Jeunes adultes, acteurs clés de la prévention
La sociologie de l’épidémie met en lumière le rôle pivot des 20-35 ans, tranche d’âge la plus mobile et la plus connectée. Dans les quartiers sud de Pointe-Noire, des étudiants de l’Université Marien-Ngouabi ont lancé, avec l’appui du Programme national Eau et Assainissement, une campagne baptisée « Eau sûre, avenir sûr ». Des stands interactifs expliquent, démonstration à l’appui, comment préparer une solution chlorée domestique à partir de comprimés distribués gratuitement. « Notre crédibilité auprès des pairs est un atout que nous mettons au service de la santé publique », affirme Nadège Mabiala, étudiante en sociologie et coordinatrice du projet.
Le maillage numérique contribue également à amplifier les messages officiels. Sur les réseaux sociaux, le hashtag #StopCholeraCongo a généré plus de 120 000 interactions en dix jours, d’après une veille menée par l’Agence de régulation des postes et communications électroniques. Les influenceurs culturels relaient des capsules vidéo courtes, tandis que des jeunes entrepreneurs développent des chatbots informatifs en langue kituba. Ces initiatives catalysent une adhésion communautaire souvent difficile à atteindre par les canaux institutionnels classiques.
Des innovations locales pour briser les chaînes de transmission
Si le protocole thérapeutique repose sur des réhydratations soutenues et un traitement antibiotique ciblé, la lutte contre le choléra se joue avant tout sur le terrain de la prévention. Dans ce domaine, plusieurs solutions endogènes se démarquent. À Dolisie, la start-up GreenDrop convertit les coques de noix de palme en bio-charbon doté de propriétés filtrantes, fourni aux familles pour potabiliser l’eau des rivières. Soutenue par le Fonds d’aide à l’innovation, l’entreprise produit déjà trois cents filtres par semaine et prévoit de tripler sa capacité avant octobre.
Parallèlement, les laboratoires de l’Institut national de recherche en sciences de la santé testent un système d’alerte géolocalisée fondé sur la téléphonie mobile. Chaque fois qu’un centre de santé enregistre un cas suspect, un message SMS est envoyé aux ménages résidant dans un rayon de deux kilomètres pour rappeler les mesures d’hygiène. Selon le docteur Ali Goma, épidémiologiste, « le délai moyen entre le signalement et la diffusion des consignes est passé de douze à quatre heures, ce qui réduit considérablement la fenêtre de contagion ».

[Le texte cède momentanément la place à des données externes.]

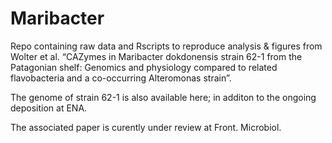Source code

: # Maribacter

Repo containing raw data and Rscripts to reproduce analysis & figures from Wolter et al. “CAZymes in Maribacter dokdonensis strain 62-1 from the Patagonian shelf: Genomics and physiology compared to related flavobacteria and a co-occurring Alteromonas strain”.

The genome of strain 62-1 is also available here; in additon to the ongoing deposition at ENA.

The associated paper is curently under review at Front. Microbiol.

Perspectives épidémiologiques et dynamiques régionales
Les courbes modélisées par le Groupe d’analyse épidémique de Brazzaville anticipent un pic d’incidence mi-septembre, suivi d’une décrue si les indicateurs de chloration de l’eau restent au-delà du seuil de 0,5 mg par litre. La livraison prochaine de cent mille doses de vaccins anticholériques oraux, obtenues grâce à la réserve mondiale gérée par Gavi, constitue un filet de sécurité supplémentaire pour les zones à forte densité.

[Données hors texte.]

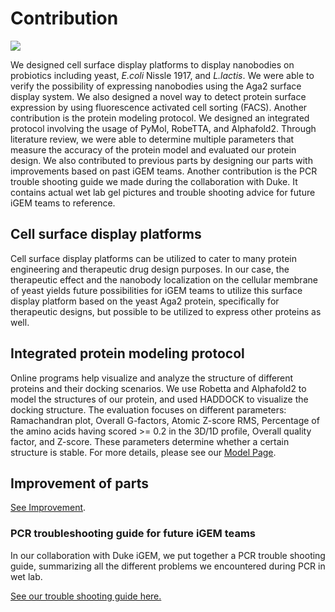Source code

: <div class="h1-bg">
    <h1 class>Contribution</h1>
    <img src="https://static.igem.wiki/teams/4161/wiki/contri-bg.jpg" />
</div>

We designed cell surface display platforms to display nanobodies on probiotics including yeast,
*E.coli* Nissle 1917, and *L.lactis*. We were able to verify the possibility of expressing nanobodies using the Aga2 surface display system. We also designed a novel way
to detect protein surface expression by using fluorescence activated cell sorting (FACS). Another
contribution is the protein modeling protocol. We designed an integrated protocol
involving the usage of PyMol, RobeTTA, and Alphafold2. Through literature
review, we were able to determine multiple parameters that measure the accuracy
of the protein model and evaluated our protein design. We also contributed
to previous parts by designing our parts with improvements based on past iGEM teams.
Another contribution is the PCR trouble shooting guide we made during the 
collaboration with Duke. It contains actual wet lab gel pictures and trouble shooting advice
for future iGEM teams to reference.

## Cell surface display platforms

Cell surface display platforms can be utilized to cater to many protein
engineering and therapeutic drug design purposes. In our case, the therapeutic
effect and the nanobody localization on the cellular membrane of yeast yields
future possibilities for iGEM teams to utilize this surface display platform
based on the yeast Aga2 protein, specifically for therapeutic designs, but
possible to be utilized to express other proteins as well.

## Integrated protein modeling protocol

Online programs help visualize and analyze the structure of
different proteins and their docking scenarios. We use Robetta and Alphafold2
to model the structures of our protein, and used HADDOCK to visualize the
docking structure. The evaluation focuses on different parameters: Ramachandran
plot, Overall G-factors, Atomic Z-score RMS, Percentage of the amino acids
having scored >= 0.2 in the 3D/1D profile, Overall quality factor, and Z-score.
These parameters determine whether a certain structure is stable. For more details, please see our [Model Page](model.md).

## Improvement of parts

[See Improvement](improve.md).

### PCR troubleshooting guide for future iGEM teams

In our collaboration with Duke iGEM, we put together a PCR trouble shooting guide, summarizing all the different problems we encountered during PCR in wet lab. 

[See our trouble shooting guide here.](https://static.igem.wiki/teams/4161/wiki/pcr-troubleshooting-guide.pdf)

Sur le plan diplomatique, le Congo-Brazzaville a proposé d’accueillir, en octobre, un sommet régional sur l’assainissement et la sécurité hydrique. Cette initiative, saluée par l’Union africaine, pourrait déboucher sur un fonds commun de résilience destiné aux pays du Bassin du Congo. En attendant, la vigilance communautaire demeure le premier rempart. « Chaque geste de lavage de mains est un acte citoyen qui protège le voisinage », rappelle le ministre Gilbert Mokoki. Dans l’équation épidémiologique de 2025, l’engagement individuel, en particulier celui des jeunes adultes, apparaît donc comme la variable décisive pour transformer la résilience en victoire durable.